Дыхание осени 2 (СИ) - Ручей Наталья. Страница 36

Логично?

Вполне.

Мы живем вместе. Ничего не подтверждает этого больше, чем бардак, который она застала свекровь. Теперь вопрос в том, оставит ли она нам Егора, раз выполнено главное условие, или плевать ей на наше совместное проживание.

Не будет же она отслеживать, спит со мной Яр или нет. В конце концов, это наше личное дело.

А если будет?

А если попытается опять доказать Яру, что я не подхожу ему, используя все тот же метод? И пока кто-то спрячется с видеокамерой на балконе, я буду лежать, сонная, беззащитная, открытая для разврата помимо воли?

Что если Егор — только предлог, а приехала она довести начатое до конца?

Моего конца, сведя в могилу…

Макар мне говорил, что если не надумаю вернуться к мужу, я в безопасности, а я… Я не вернулась — нет, но ведь со стороны все именно так и выглядит. Мы вместе, пара, с нами ребенок и вон даже собака…

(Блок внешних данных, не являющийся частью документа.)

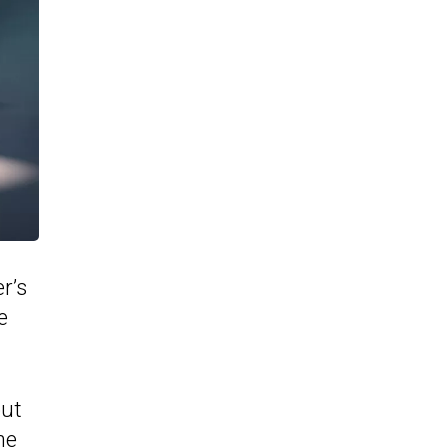
r’s
e
out
he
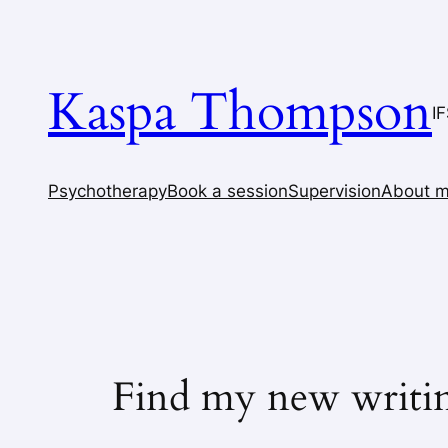
Skip
to
content
Kaspa Thompson
I
Psychotherapy
Book a session
Supervision
About 
Find my new writi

— Тебе плохо? Злата! Что с тобой? Тебе плохо?

— Она не оставит Егора, — пытаюсь удержать скулеж, чтобы ребенка не пугать, — она вернулась, чтобы забрать и его…

— Злата… — Яр ложится рядом, так странно чувствовать его снова. — Злата, ты помнишь, я говорил, что постараюсь на деле доказать тебе, что ты для меня значишь?

— Разве ты это говорил?

— Почти. Другими словами. Не важно. — Обнимает меня, притягивает к себе, гладит по спине, успокаивая, разрушая не по кирпичику, а целыми блоками новую башню страха. — Я никогда не позволил бы тем, кто сделал это с нами, войти в твой дом. Никогда, слышишь?

Я слышу. Но я не понимаю.

— Ты знаешь, кто это был?

— Да.

— Ты хочешь сказать, что…

— Моя мать не слишком любит тебя — это правда. Она вообще не способна любить. Я так думаю. Только, пожалуйста, не говори Егору. Я солгал ему, и солгу еще много раз, если будет нужно. Я хочу, чтобы у него была мать. У каждого ребенка должна быть мать, которая его любит.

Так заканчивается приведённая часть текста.